Recommended Generation Settings

For natural Saudi conversational responses:

generation_config = {
    "max_new_tokens": 256,
    "temperature": 0.7,
    "top_p": 0.9,
    "do_sample": True,
    "repetition_penalty": 1.05,
}

For more deterministic assistant-style responses:

generation_config = {
    "max_new_tokens": 256,
    "temperature": 0.3,
    "top_p": 0.8,
    "do_sample": True,
    "repetition_penalty": 1.05,
}

Limitations

This model is a specialized Saudi dialect fine-tune and may not be optimal for:

Non-Saudi Arabic dialects
Formal Modern Standard Arabic tasks
Safety-critical domains
Legal, medical, or financial advice
Factual questions requiring up-to-date information
Long-context reasoning beyond the fine-tuning distribution

The model may also reflect biases, inaccuracies, or style artifacts present in the training dataset.

Evaluation

The reported evaluation used validation loss and mean token accuracy on a small held-out split of 71 examples.

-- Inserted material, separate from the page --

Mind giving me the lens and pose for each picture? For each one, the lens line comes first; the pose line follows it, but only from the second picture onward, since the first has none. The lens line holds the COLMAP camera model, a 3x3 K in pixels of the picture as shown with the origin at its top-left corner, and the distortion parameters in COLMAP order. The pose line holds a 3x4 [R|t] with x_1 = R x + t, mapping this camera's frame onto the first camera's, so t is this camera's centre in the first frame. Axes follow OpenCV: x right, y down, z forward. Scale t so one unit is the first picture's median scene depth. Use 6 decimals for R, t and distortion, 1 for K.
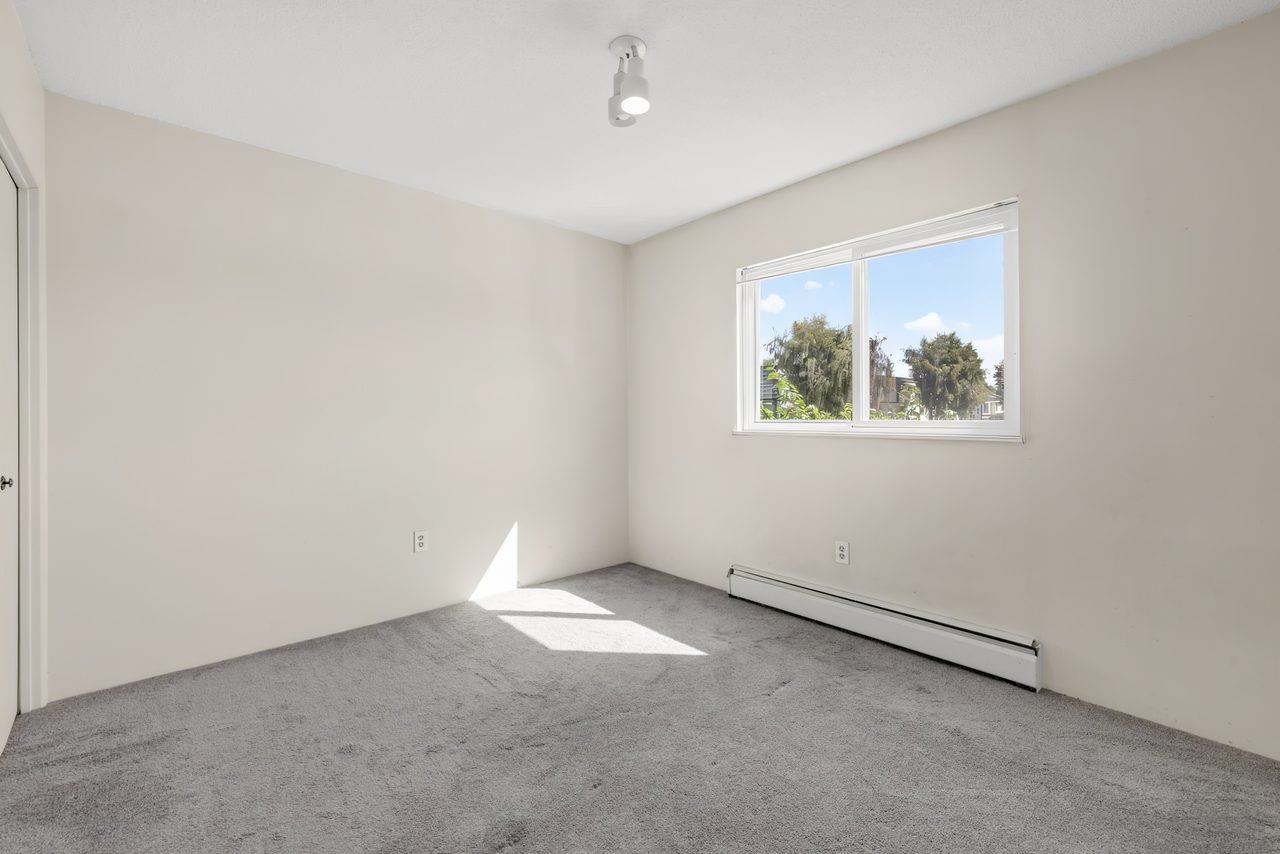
lens RADIAL K [[538.7, 0, 641.6], [0, 538.7, 414.5], [0, 0, 1]] dist [0.001296, 0.000184]
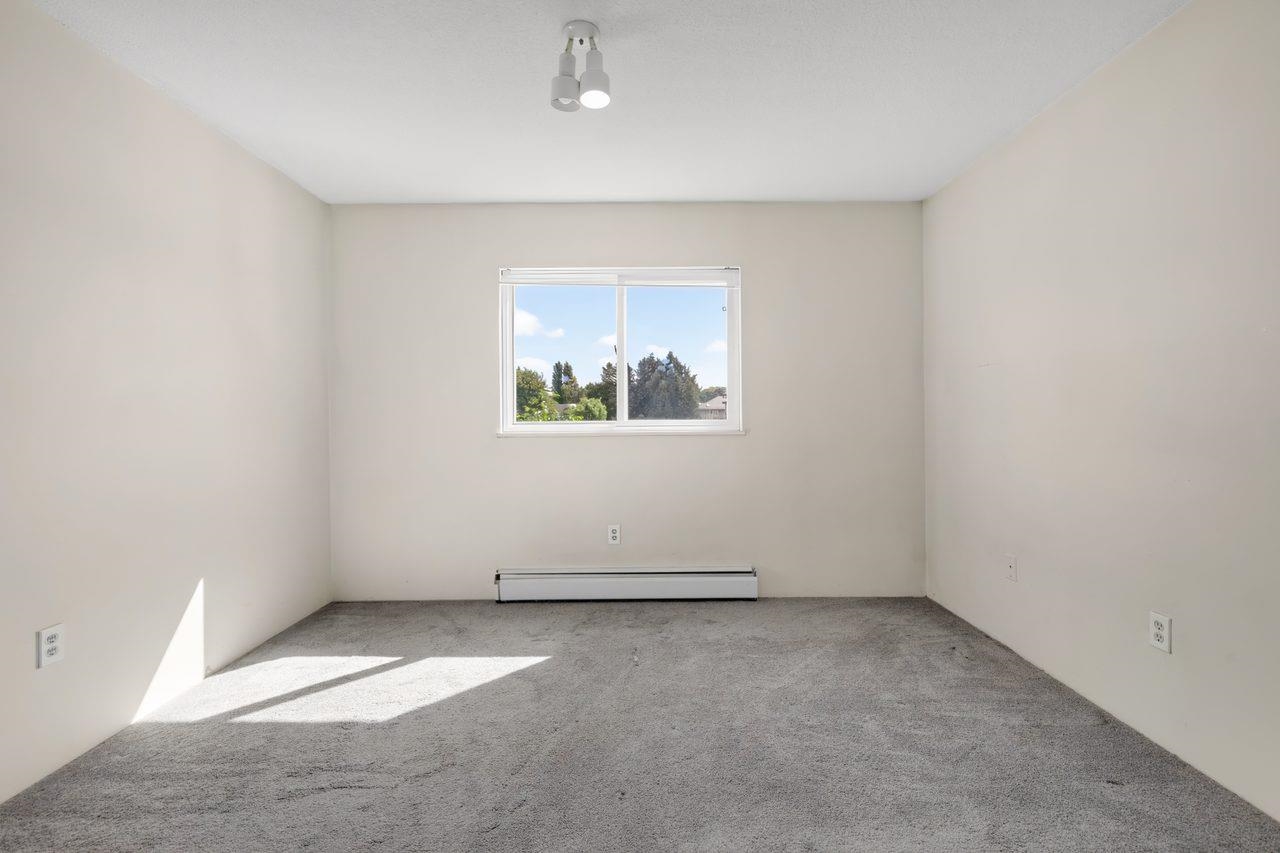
lens RADIAL K [[536.8, 0, 625.6], [0, 536.8, 418.6], [0, 0, 1]] dist [0.004609, 0.000023]
pose [[0.671639, -0.005463, 0.740858, -0.469334], [0.005919, 0.999980, 0.002009, 0.003382], [-0.740855, 0.003036, 0.671658, 0.203536]]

For future releases, stronger evaluation should include:

Human evaluation by native Saudi Arabic speakers
Dialect naturalness scoring
Response helpfulness scoring
Safety evaluation
Comparison against the base model
Saudi dialect benchmark prompts
Evaluation on prompts outside the training dataset distribution

Citation

Base model:

@misc{liquidai_lfm25_8b_a1b,
  title = {LFM2.5-8B-A1B},
  author = {Liquid AI},
  year = {2026},
  publisher = {Hugging Face},
  howpublished = {\url{https://huggingface.co/LiquidAI/LFM2.5-8B-A1B}}
}

Dataset:

@misc{saudi_dialect_conversations,
  title = {Saudi Dialect Conversations},
  author = {HeshamHaroon},
  publisher = {Hugging Face},
  howpublished = {\url{https://huggingface.co/datasets/HeshamHaroon/saudi-dialect-conversations}}
}

Disclaimer

This model is provided for research and development purposes. Outputs should be reviewed before use in production systems, especially in sensitive or high-stakes applications.